Ce que les robots tueurs et les kamikazes disent de notre humanité
OPINION - Eric Martel, docteur en sciences de gestion à l'université Paris-Sud, s'interroge sur la corrélation entre les attaques kamikazes et l'apparition de "robots tueurs", et ce que cela dit de notre humanité.
"Un drone armée n'est pas un robot tueur", a précisé, comme pour évacuer le débat, la ministre des Armées Florence Parly après avoir annoncé que les drones français allaient être équipés de munitions. Ce sujet suscite, en effet, l'inquiétude. A la fin du mois d'août, les Nations unies recevaient une lettre ouverte de 116 dirigeants d'entreprises de robotique et d'intelligence artificielle visant à les interdire. Par une curieuse coïncidence, l'envoi de cette lettre suivait de quelques jours les attentats de Barcelone. Le télescopage de ces deux événements n'est pas sans rappeler l'une des séquences du film RoboCop, version 2014, dans laquelle le spectateur est confronté à un improbable combat entre des robots tueurs et des kamikazes.

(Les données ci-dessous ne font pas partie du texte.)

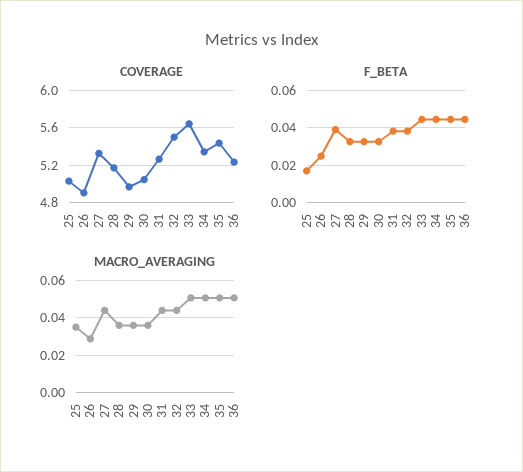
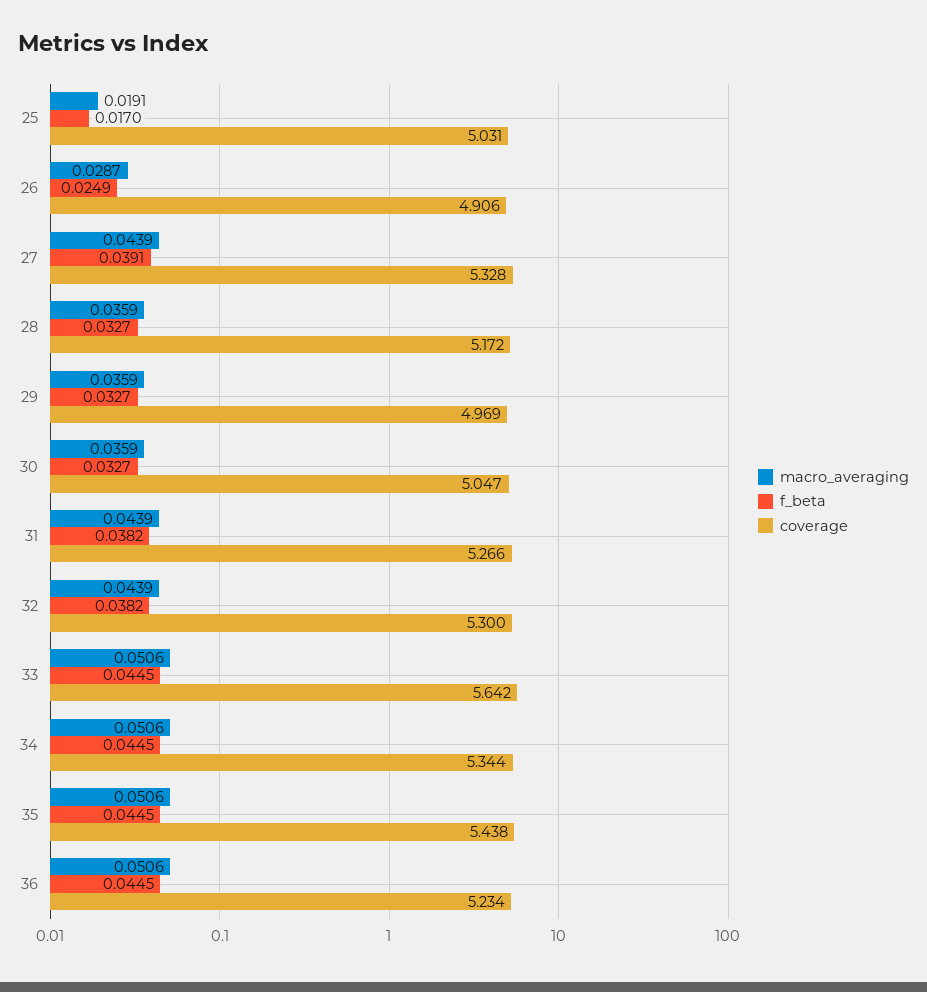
COVERAGE, 32: 5.5 -> 5.3
MACRO_AVERAGING, 25: 0.035 -> 0.0191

Cette scène n'est pas aussi incongrue qu'il y paraît. Comme l'a montré Grégoire Chamayou dans sa Théorie du drone*, il y a bien un lien entre les deux. Depuis la Seconde Guerre mondiale, ces deux logiques tueuses évoluent en parallèle. Comme deux doubles inversés d'un même phénomène, nous assistons aujourd'hui à une "humanisation" des machines de guerre d'un côté, et à une "mécanisation" des êtres humains de l'autre. Dans les années 1930, un ingénieur américain, Vladimir Zworykin, découvre que le Japon envisage de former des escadrons de pilotes pour des missions-suicides. Il lui semble que la meilleure réponse serait de créer des avions radio-contrôlés, équipés d'une caméra. Une préfiguration des drones.
Des robots plus humains à la frontière coréenne
En 1942, un mathématicien, Norbert Wiener, découvre que la trajectoire que suit le pilote d'un avion est prévisible, même lorsqu'il tente des manœuvres d'évitement. Il imagine alors le premier système automatisé de tir anti-aérien : l'AA Predictor. Quelques années après, alors que les premières opérations suicides ont déjà eu lieu, les Japonais élaborent deux curieux engins. Le premier est une sorte de bombe volante, le second une torpille. Tous deux ont été pensés comme des projectiles autonomes équipés d'un mécanisme de guidage intelligent en leur sein : un être humain. Après l'explosion des premières bombes atomiques en 1945, un doute s'instaura dans la communauté scientifique sur la confiance accordée à la notion même d'humanité. Apparue en 1947, la cybernétique en est fortement marquée. Pour Norbert Wiener, l'un de ses fondateurs, les sociétés humaines doivent être régulées par la constitution de réseaux mixtes composés de machines et d'humains qui sont placés au même niveau. Il est ainsi difficile dans la cybernétique de "décider si ce sont les machines qui sont humanisées ou les vivants qui sont pensés comme des machines". Curieusement, l'observation et l'analyse conjointe des kamikazes et des robots tueurs semble corroborer ce propos.
A cette même époque, le Viêt Minh systématisa, pendant la guerre d'Indochine, l'usage des "volontaires de la mort". Ce phénomène, qui persista lors de la guerre du Vietnam, encouragea les militaires américains à lancer la conception des premiers drones. L'usage systématique des kamikazes est réapparu avec la guerre Iran-Irak, au début des années 1980. L'occupation de l'Irak a largement contribué à leur institutionnalisation par l'organisation Etat islamique comme une technique prioritaire de guerre. Dès les années 1950, le Viêt Minh avait recours à des formateurs spécialisés dans la préparation des kamikazes. Lorsqu'il a lieu, cet entraînement a pour objet d'éliminer chez les aspirants deux principes humains fondamentaux. Le premier, propre à tout être vivant : rester en vie. C'est l'obstacle le plus difficile à surmonter : la peur tenaille le kamikaze. Le second principe correspond, selon François Géré, au fait même de tuer ses semblables. Pour lever ce deuxième obstacle, il ne reste qu'à réduire l'ennemi à l'état d'objet.
Permettre à une machine de tuer un homme, de tirer sur un corps, n'a rien d'anodin. A ce jour, il n'existe qu'un seul exemplaire de cette technologie : le Samsung SGR-A1, installé à la frontière entre les deux Corées. Pour accorder ce droit à des robots, il est nécessaire de les parer d'un humanisme supérieur à celui des êtres humains. Régis par des algorithmes éthiques, ils seraient en mesure de "se comporter de façon plus humaine que les êtres humains dans ces circonstances difficiles". Robots tueurs et kamikazes semblent en définitive poser une même question, celle de notre humanité.